© JUNGE FREIHEIT Verlag GmbH & Co.  www.jungefreiheit.de  49/14 / 28. November 2014

Zwischen Reichstag und Kanzleramt
Die Etablierten schlagen zurück
Paul Rrosen

Der frühere Bundespräsident Richard von Weizsäcker hatte die Parteien davor gewarnt, sich den „Staat zur Beute“ zu machen. Und der bekannte Parteienwissenschaftler Hans Herbert von Arnim veröffentlichte ein Buch mit dem Titel: „Der Staat als Beute. Wie Politiker in eigener Sache Gesetze machen”.

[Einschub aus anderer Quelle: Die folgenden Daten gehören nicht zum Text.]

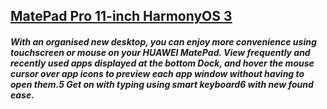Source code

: ## [MatePad Pro 11-inch HarmonyOS 3](https://www.ebay.com/itm/295136854247?var=593368862003&norover=1&mkevt=1&mkrid=21572-161791-658771-9&mkcid=2&itemid=593368862003_295136854247&targetid=294505072980&device=c&mktype=pla&googleloc=1001493&poi=&campaignid=18201639101&mkgroupid=139292973974&rlsatarget=pla-294505072980&abcId=&merchantid=119648210&gclid=Cj0KCQiAvqGcBhCJARIsAFQ5ke6UaBcHr7GZDIeRTL2r53yD7XOgJ1QspmnQmesdJwDAxAzkNaI4P14aAg7WEALw_wcB)


##### With an organised new desktop, you can enjoy more convenience using touchscreen or mouse on your HUAWEI MatePad. View frequently and recently used apps displayed at the bottom Dock, and hover the mouse cursor over app icons to preview each app window without having to open them.5 Get on with typing using smart keyboard6 with new found ease.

Ein Lehrstück in Sachen Beute und Gesetzgebung in eigener Sache wird in nächster Zeit wieder im Bundestag zu erleben sein. Schon seit längerem macht den etablierten Parteien von Linke bis CDU/CSU die Alternative für Deutschland (AfD) zu schaffen. Die Wahlerfolge der neuen Konkurrenz haben schon zahlreiche bisherige Abgeordnete arbeitslos gemacht. Bei weiteren AfD-Erfolgen werden die Bundestagsparteien weitere Mandate verlieren.

Neben den Sitzen gehen den Etablierten auch finanzielle Mittel verloren, auch wenn sie mit komplizierten Regelungen im Parteiengesetz den Griff in die Staatskasse durch mitglieder- und organisationsschwache Konkurrenten sehr erschwert haben. Aber die AfD erkannte eine Möglichkeit, die eigenen Einnahmen durch Handel mit Gold zu erhöhen (JF 43/14). Kurz gesagt funktioniert das so: Die AfD verkauft Goldmünzen, und der Umsatz des Goldes (nicht nur der Gewinn) fließt in die Berechnung der Staatsfinanzierung ein. Da die AfD-Strukturen noch nicht so entwickelt sind, hätte die junge Partei ohne den Goldhandel auf einen Teil der staatlichen Mittel verzichten müssen. Denn vom Staat kommt nur soviel Geld, wie die Partei selbst durch Mitgliedsbeiträge, Spenden oder Geschäfte erwirtschaftet. Mit der Regelung hoffte man im Bundestag, Kleinparteien auch kleinhalten zu können. Das ging so lange gut, bis die AfD auf das Geschäft mit dem Gold kam. In der Presse wurde die junge Partei wegen ihrer „Tricks“ (Bild) sofort verrissen. Linken-Chef Bernd Riexinger sprach von einem „raffinierten Abzocker-Modell“, und Volker Beck (Grüne) warf AfD-Chef Bernd Lucke das „Ergaunern von Staatsknete“ vor.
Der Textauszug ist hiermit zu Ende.